Congress passes stopgap bill to avoid government shutdown, 22% pay cut for feds overseas
Congress passes stopgap bill to avoid government shutdown, 22% pay cut for feds overseas
By Jory Heckman
Congress passed a stopgap spending bill to avert a government shutdown and prevent overseas federal employees from seeing a 22% cut in pay.
The House and Senate approved a continuing resolution on Wednesday to extend current government funding levels through Dec. 20.
Senate Majority Leader Chuck Schumer (D-N.Y.) said congressional leaders agreed to a clean CR Tuesday night, with no “poison pill amendments” that could delay its passage.
“This is a good outcome for the country. There will be no shutdown, because finally, at the end of the day, our Republican colleagues in the House decided to work with us,” Schumer said on the Senate Wednesday.
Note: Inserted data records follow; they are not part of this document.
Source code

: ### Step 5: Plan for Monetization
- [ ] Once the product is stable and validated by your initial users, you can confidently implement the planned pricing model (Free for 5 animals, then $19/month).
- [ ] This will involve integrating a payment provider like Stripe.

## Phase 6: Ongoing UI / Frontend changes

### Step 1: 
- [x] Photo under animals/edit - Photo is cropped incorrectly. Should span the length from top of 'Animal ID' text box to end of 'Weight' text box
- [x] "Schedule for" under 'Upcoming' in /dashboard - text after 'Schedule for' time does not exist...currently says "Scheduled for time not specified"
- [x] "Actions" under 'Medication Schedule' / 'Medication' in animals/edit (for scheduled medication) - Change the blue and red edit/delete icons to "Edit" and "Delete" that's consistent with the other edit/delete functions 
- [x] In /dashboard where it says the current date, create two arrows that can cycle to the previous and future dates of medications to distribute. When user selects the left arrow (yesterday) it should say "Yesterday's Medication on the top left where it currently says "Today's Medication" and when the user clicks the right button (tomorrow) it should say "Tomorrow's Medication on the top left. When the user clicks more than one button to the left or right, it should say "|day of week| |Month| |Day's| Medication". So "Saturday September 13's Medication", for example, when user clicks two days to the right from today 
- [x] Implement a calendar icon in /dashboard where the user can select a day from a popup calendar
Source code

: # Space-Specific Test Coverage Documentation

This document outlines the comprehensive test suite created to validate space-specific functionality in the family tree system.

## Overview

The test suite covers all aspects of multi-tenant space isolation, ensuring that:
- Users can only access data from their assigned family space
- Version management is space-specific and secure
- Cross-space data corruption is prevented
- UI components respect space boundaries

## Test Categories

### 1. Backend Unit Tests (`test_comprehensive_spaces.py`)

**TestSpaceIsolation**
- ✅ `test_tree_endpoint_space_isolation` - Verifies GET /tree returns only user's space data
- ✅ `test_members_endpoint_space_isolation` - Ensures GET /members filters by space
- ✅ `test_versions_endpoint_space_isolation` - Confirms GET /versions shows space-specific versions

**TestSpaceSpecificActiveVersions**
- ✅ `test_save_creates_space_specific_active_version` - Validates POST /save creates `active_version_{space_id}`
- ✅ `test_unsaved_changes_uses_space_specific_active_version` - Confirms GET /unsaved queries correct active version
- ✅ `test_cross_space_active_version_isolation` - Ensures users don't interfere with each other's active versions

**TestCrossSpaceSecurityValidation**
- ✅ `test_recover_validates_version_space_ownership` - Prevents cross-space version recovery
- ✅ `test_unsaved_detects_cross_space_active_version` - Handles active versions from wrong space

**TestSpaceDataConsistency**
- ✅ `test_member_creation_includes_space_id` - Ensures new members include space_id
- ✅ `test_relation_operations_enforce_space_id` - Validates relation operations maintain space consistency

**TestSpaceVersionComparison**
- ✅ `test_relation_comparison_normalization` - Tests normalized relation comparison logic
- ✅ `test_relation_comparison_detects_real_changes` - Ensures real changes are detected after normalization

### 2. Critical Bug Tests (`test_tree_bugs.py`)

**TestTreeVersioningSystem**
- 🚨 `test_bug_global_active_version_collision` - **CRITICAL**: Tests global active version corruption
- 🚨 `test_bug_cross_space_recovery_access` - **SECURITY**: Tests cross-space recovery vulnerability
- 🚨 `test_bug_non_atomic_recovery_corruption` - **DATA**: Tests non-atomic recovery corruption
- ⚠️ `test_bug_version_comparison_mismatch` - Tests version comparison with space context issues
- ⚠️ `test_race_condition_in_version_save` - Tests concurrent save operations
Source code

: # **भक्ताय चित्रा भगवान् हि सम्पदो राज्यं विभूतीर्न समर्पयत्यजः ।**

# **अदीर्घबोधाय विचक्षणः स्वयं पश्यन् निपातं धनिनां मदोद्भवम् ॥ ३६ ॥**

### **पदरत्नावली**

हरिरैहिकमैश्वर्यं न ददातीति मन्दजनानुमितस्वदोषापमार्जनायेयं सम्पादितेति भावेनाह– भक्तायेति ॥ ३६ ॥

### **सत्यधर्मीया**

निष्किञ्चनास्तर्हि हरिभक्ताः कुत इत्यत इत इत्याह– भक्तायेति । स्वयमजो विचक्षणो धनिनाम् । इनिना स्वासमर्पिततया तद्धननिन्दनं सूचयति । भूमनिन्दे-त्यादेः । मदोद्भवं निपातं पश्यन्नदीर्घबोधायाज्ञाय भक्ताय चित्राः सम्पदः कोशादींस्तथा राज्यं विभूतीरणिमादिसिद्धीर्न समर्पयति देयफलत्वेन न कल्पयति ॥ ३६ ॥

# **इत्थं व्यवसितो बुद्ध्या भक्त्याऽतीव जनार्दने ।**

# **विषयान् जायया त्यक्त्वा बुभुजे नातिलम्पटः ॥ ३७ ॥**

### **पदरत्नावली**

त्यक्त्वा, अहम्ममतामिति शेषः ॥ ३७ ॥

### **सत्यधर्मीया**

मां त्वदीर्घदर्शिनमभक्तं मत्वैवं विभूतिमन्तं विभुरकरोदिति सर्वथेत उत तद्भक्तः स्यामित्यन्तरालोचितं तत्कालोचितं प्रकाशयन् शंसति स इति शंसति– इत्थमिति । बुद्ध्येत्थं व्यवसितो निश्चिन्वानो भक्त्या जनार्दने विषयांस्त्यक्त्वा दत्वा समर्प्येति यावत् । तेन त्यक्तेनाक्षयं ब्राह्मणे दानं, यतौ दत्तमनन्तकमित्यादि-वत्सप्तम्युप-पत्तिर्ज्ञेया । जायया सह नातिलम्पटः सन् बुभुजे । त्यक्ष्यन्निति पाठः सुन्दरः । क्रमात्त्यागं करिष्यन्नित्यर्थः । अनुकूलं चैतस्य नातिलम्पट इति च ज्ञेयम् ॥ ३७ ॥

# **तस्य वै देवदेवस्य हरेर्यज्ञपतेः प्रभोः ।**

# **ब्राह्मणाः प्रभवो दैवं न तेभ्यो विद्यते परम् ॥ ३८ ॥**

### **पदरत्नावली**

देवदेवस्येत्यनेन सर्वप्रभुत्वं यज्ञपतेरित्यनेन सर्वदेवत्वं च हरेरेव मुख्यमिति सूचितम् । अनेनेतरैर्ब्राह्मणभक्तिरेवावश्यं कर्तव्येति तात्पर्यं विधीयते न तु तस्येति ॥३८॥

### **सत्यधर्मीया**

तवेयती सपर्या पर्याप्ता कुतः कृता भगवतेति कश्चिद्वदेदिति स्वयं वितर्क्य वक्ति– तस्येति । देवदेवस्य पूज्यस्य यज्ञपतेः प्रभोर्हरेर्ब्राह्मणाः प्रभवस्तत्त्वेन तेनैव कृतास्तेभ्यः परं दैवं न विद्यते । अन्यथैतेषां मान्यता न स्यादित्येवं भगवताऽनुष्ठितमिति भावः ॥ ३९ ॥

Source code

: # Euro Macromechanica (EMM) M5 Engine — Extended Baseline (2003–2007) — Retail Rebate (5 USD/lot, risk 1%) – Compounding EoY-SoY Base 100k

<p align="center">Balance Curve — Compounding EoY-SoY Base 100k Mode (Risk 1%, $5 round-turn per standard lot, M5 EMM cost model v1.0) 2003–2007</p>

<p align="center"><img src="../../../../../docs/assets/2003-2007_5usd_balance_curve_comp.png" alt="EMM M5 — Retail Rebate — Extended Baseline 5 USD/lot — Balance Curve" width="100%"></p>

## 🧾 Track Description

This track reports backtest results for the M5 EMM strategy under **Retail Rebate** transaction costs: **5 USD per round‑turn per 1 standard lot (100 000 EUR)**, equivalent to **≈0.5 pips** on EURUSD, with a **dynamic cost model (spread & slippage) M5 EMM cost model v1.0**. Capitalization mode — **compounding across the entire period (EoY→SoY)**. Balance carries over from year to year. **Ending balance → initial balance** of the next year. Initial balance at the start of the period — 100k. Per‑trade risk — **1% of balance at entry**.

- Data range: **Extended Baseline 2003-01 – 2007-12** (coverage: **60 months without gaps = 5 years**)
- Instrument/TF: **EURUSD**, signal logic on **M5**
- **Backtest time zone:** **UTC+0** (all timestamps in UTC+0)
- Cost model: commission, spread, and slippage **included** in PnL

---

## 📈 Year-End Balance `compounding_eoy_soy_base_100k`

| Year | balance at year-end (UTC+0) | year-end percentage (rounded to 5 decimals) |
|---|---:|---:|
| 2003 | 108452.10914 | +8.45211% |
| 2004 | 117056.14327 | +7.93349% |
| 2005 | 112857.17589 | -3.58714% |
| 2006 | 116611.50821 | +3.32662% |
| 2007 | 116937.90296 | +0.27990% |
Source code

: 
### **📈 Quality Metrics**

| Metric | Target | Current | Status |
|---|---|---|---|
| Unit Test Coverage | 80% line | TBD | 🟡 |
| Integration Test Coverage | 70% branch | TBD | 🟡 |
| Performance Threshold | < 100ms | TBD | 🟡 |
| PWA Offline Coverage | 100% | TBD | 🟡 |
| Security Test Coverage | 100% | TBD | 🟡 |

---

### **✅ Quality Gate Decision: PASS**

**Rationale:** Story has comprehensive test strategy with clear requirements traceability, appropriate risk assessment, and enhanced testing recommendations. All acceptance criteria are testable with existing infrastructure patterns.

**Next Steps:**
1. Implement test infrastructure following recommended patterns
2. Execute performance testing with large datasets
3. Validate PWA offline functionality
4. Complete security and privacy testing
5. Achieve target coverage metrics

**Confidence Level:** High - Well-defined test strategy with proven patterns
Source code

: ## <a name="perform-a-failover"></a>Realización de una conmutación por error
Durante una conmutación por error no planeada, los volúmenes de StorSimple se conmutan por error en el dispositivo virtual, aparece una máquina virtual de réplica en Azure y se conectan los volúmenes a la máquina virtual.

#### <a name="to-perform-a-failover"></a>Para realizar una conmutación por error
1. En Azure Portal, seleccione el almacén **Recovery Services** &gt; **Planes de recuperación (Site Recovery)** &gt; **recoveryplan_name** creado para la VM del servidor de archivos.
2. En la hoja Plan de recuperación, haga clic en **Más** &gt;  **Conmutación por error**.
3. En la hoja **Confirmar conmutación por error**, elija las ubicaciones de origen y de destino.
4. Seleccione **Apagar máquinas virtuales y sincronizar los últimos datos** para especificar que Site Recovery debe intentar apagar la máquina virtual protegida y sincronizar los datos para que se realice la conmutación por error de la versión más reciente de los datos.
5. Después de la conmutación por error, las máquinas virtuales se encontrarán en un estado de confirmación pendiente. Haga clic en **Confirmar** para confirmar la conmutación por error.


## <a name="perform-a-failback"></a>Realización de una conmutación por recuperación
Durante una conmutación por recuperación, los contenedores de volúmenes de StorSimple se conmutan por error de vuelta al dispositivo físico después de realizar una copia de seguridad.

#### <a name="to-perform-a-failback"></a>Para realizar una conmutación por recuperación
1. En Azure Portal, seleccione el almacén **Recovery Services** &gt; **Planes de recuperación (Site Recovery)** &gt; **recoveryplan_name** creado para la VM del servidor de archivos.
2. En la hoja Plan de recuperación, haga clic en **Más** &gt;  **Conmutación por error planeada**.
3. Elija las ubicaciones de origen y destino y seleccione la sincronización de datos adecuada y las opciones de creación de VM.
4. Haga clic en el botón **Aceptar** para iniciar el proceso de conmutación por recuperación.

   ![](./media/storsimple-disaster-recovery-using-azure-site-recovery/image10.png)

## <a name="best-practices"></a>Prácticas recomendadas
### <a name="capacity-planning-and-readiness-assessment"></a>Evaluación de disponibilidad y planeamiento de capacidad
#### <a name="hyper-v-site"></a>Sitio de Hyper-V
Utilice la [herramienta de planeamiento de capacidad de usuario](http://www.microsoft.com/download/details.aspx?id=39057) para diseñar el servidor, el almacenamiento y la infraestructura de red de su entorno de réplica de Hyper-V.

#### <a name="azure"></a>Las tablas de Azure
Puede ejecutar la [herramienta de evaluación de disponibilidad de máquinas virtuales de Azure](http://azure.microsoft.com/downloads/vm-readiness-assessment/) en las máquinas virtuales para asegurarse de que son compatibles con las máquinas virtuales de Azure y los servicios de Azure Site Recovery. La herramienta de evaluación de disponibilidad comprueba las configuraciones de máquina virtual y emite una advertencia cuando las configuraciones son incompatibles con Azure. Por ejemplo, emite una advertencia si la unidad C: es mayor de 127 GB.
The continuing resolution also extends Overseas Comparability Pay, a critical source of funding that narrows the basic pay disparity between federal employees based in Washington, D.C. and those serving overseas.
For the past 15 years, members of the Foreign Service serving abroad received up to two-thirds of locality pay for the Washington, D.C. metro area through OCP.
Congress, however, needed to reauthorize OCP before the start of fiscal 2025 to avoid a roughly 22% pay cut for 11,000 federal employees who spend most of their time overseas.
Lawmakers previously kept OCP funded through the annual appropriations process, but last reauthorized the funding through the 2022 National Defense Authorization Act, with a deadline of Sept. 30, 2024, to reauthorize funding, according to a source familiar with congressional deliberations.
Lawmakers are also looking at a longer-term extension of these funds.
A “manager’s package” of amendments to the fiscal 2025 National Defense Authorization Act, introduced last week by top Senate Armed Services Committee members and approved by Senate leadership, would extend Overseas Comparability Pay through the end of fiscal 2026.
Under both bills, eligible federal employees will still receive two-thirds of locality pay for the Washington, D.C. metro area.
Tom Yazdgerdi, president of the American Foreign Service Association, said the continuing resolution provides a “collective sigh of relief” for the group’s members.